[Extracted page text data]
··········

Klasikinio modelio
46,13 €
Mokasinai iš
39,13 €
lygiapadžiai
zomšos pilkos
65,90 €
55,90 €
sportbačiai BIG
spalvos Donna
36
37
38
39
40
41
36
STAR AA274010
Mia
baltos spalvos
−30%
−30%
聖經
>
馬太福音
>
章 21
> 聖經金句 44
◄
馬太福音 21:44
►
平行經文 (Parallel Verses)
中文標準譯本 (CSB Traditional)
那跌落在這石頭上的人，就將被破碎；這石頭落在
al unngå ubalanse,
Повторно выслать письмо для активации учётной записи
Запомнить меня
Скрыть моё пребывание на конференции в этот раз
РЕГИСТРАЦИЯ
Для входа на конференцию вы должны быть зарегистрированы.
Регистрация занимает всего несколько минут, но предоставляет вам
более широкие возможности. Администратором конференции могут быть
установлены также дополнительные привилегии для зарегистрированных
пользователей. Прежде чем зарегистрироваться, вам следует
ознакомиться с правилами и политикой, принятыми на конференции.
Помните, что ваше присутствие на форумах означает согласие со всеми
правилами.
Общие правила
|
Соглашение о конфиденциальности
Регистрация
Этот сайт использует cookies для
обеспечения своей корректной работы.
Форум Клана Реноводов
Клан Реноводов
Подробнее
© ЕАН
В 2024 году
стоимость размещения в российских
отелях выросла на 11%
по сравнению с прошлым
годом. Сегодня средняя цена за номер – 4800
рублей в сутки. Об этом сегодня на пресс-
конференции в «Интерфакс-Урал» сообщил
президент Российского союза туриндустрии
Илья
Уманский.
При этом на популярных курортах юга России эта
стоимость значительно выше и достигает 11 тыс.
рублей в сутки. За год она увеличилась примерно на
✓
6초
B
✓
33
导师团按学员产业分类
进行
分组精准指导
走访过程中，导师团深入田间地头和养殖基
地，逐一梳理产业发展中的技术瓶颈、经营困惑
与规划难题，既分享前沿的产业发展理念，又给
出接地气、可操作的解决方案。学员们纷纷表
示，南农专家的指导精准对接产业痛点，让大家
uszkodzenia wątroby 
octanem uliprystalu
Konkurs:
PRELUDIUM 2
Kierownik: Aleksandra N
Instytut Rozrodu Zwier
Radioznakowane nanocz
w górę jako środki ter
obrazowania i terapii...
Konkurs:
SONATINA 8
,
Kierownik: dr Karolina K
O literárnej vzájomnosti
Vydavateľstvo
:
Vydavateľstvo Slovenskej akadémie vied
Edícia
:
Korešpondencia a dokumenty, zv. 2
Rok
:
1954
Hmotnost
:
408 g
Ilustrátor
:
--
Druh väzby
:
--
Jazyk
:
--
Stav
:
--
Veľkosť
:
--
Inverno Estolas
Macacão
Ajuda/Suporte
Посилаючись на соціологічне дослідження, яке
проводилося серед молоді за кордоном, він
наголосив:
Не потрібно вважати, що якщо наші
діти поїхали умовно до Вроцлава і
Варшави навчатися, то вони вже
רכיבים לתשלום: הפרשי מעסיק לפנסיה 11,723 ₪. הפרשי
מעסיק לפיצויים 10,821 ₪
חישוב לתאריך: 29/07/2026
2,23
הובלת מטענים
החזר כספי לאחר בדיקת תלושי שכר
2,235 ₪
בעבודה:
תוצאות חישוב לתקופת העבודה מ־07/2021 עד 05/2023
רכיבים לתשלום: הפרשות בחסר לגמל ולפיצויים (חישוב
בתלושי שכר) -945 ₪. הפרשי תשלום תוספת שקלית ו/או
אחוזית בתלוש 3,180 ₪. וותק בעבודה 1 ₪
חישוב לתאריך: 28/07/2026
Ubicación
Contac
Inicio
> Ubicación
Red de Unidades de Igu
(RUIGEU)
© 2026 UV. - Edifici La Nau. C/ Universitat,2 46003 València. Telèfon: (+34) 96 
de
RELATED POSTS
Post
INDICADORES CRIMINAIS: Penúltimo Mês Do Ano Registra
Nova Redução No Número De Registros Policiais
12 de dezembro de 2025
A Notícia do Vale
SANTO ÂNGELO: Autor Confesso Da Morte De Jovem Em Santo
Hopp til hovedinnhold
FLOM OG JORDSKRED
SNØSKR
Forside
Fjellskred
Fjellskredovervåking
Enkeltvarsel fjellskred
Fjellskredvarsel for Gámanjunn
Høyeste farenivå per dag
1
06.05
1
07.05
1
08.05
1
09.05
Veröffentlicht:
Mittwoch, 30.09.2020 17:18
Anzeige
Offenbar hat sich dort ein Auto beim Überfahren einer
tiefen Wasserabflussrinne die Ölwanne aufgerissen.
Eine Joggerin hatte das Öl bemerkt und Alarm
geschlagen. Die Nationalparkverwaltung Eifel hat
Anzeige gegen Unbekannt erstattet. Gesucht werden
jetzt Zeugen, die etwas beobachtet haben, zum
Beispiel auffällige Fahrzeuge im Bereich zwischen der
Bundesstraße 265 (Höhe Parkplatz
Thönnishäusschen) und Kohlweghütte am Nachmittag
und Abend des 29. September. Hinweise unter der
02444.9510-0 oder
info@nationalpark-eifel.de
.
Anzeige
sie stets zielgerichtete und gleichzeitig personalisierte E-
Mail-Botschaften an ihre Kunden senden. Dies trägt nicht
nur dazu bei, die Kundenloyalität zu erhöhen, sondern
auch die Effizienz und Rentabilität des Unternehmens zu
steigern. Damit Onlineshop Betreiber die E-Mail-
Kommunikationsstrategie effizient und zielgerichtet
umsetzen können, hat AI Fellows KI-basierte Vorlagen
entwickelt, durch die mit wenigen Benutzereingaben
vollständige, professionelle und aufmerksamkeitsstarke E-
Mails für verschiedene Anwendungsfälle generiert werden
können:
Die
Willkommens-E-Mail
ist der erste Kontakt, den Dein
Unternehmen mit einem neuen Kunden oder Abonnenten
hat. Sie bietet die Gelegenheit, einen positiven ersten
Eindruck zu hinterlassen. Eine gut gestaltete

··········

**GOAL OF THE EXERCISE**
Extract exactly the leading lines of the data, stopping at and including the line with "Регистрация занимает всего".

**WRITTEN RESPONSE**
Klasikinio modelio
46,13 €
Mokasinai iš
39,13 €
lygiapadžiai
zomšos pilkos
65,90 €
55,90 €
sportbačiai BIG
spalvos Donna
36
37
38
39
40
41
36
STAR AA274010
Mia
baltos spalvos
−30%
−30%
聖經
>
馬太福音
>
章 21
> 聖經金句 44
◄
馬太福音 21:44
►
平行經文 (Parallel Verses)
中文標準譯本 (CSB Traditional)
那跌落在這石頭上的人，就將被破碎；這石頭落在
al unngå ubalanse,
Повторно выслать письмо для активации учётной записи
Запомнить меня
Скрыть моё пребывание на конференции в этот раз
РЕГИСТРАЦИЯ
Для входа на конференцию вы должны быть зарегистрированы.
Регистрация занимает всего несколько минут, но предоставляет вам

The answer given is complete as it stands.